The Priest walked round to the back of the ruins, where a wall, in some places thrown down, served to enclose the garden of the convent. He here easily climbed over the fragments, and found himself on comparatively unencumbered ground. He wound his way among the moss-grown paths, impeded by the luxuriant vegetation of the geraniums and rose trees, which, long unpruned, sent their straggling branches in every direction, filling the cool night air with the sweet scents of their flowers.

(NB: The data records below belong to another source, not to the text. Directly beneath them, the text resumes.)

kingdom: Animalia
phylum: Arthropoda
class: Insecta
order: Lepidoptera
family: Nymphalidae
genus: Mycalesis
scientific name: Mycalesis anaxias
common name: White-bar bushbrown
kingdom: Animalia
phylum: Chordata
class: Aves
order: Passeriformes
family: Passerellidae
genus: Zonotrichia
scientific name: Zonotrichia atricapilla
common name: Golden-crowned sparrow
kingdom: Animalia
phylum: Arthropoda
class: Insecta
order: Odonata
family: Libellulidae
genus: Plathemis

The once trimly-cut box trees had lost all signs of their former shapes; the fountains had ceased to play; the tanks were dry, once stocked with the luscious lamprey, and other rich fish, to feed the holy friars on their days of fasting and penance; indeed, desolation reigned throughout the domain.
The Priest heeded not these things, his eye was familiarised with them; nor did he cast a pitying thought upon the worthy friars who had been driven forth to seek another home;—they were his foes—his rivals on the field he sought to claim as his own. His mind, too, was occupied by matters of vast import to the safety of his order; yet he doubted not that he should ultimately come off victorious.
With some little difficulty he reached the centre of the garden, and, looking carefully around, he seated himself on one of the stone benches by the side of a large circular tank, now empty. He waited for some time till he heard a step approaching, when, starting up, he beheld the figure of a man closely shrouded in a cloak, emerging from among the thick-growing shrubs. He advanced towards him with an eager step, which betrayed his deep anxiety, so unlike his usually cold and calm demeanour.